Texto de la página:
※

Lo digo porque me maravilla la cantidad de gente que
defiende El último tango en Paris argumentando
que es iconoclasta, rompedora, progresista…
La película sería realmente innovadora si viésemos como un
maromo tumba a Marlon Brando, lo inmoviliza, le unta el culo de mantequilla y
le mete la polla. Así sí.
Y, oye que para considerarla sediciosa, atrevida, valiente,
audaz (¿revolucionaria?) no sería preciso, que el maromo en cuestión “se la
metiera de verdad”, bastaría con que la escena chorreara voyeurismo placentero.
Ni siquiera exigiríamos que a Brando le hubieran ocultado lo que iba a pasar a
fin de que su humillación y espanto fueran auténticos.
Maria Schneider tenía 19 años y era desconocida ¿cómo plantarle cara a Brando (50 años), esa una estrella mítica?
Pero, francamente, vendernos la violación de una señora como
rompedora… cuando el asunto de violar mujeres es más viejo que la Tana…
El fondo del film, lejos de ser iconoclasta, huele a rancio
en grado sumo. Solo puede considerarse novedoso y atrevido el hecho de que esta
escena fuera tan explícita y se mostrara con tal regodeo, dado que, hasta los años
sesenta-setenta, las violaciones –incluso los encuentros sexuales consentidos- solo
aparecían en pantalla de manera más o menos velada, insinuadas o apuntadas.

※

Sobre la tarea:
Retoma el texto sobre El último tango en París y sigue escribiéndolo a partir de su última frase. Las líneas no intervienen para nada en esto.

Datos:

※

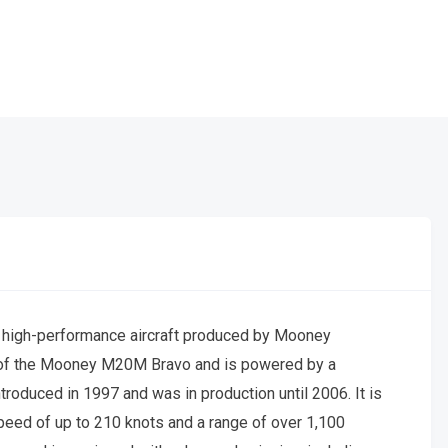
, high-performance aircraft produced by Mooney
ion of the Mooney M20M Bravo and is powered by a
roduced in 1997 and was in production until 2006. It is
speed of up to 210 knots and a range of over 1,100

※

Resultado:
Y sí, claro, se entiende que en aquellos años, los españoles
cruzaran la frontera francesa en masa para ver este film. Eran gentes educadas
en el más cutre franquismo-eclesial y, por lo tanto, estaban deseando “pecar”.
Digo pecar porque, cuando “se lanzaban al desmelene”, lo
hacían con la mentalidad de “pecadores” lo que significaba que, en el fondo, aún
no podían concebir un mundo distinto.
La idea o el sentimiento de pecado se dan en quien todavía respeta
y cree en las sagradas tablas de la ley. Osa transgredir las normas un poquito,
aquí y allá porque “la carne era débil” pero sigue metido en ese marco de
referencia.
Así, si yo me comiera un copón de hostias “consagradas”
untadas de mantequilla y mermelada, quienes creen en el dios cristiano lo
considerarían un sacrilegio. Yo, no. Porque soy atea y no pensaría estar devorando
el cuerpo de nadie y menos el de un señor muerto hace más de veinte siglos y al
que, para más inri (nunca mejor dicho) se le llama hijo de la divinidad.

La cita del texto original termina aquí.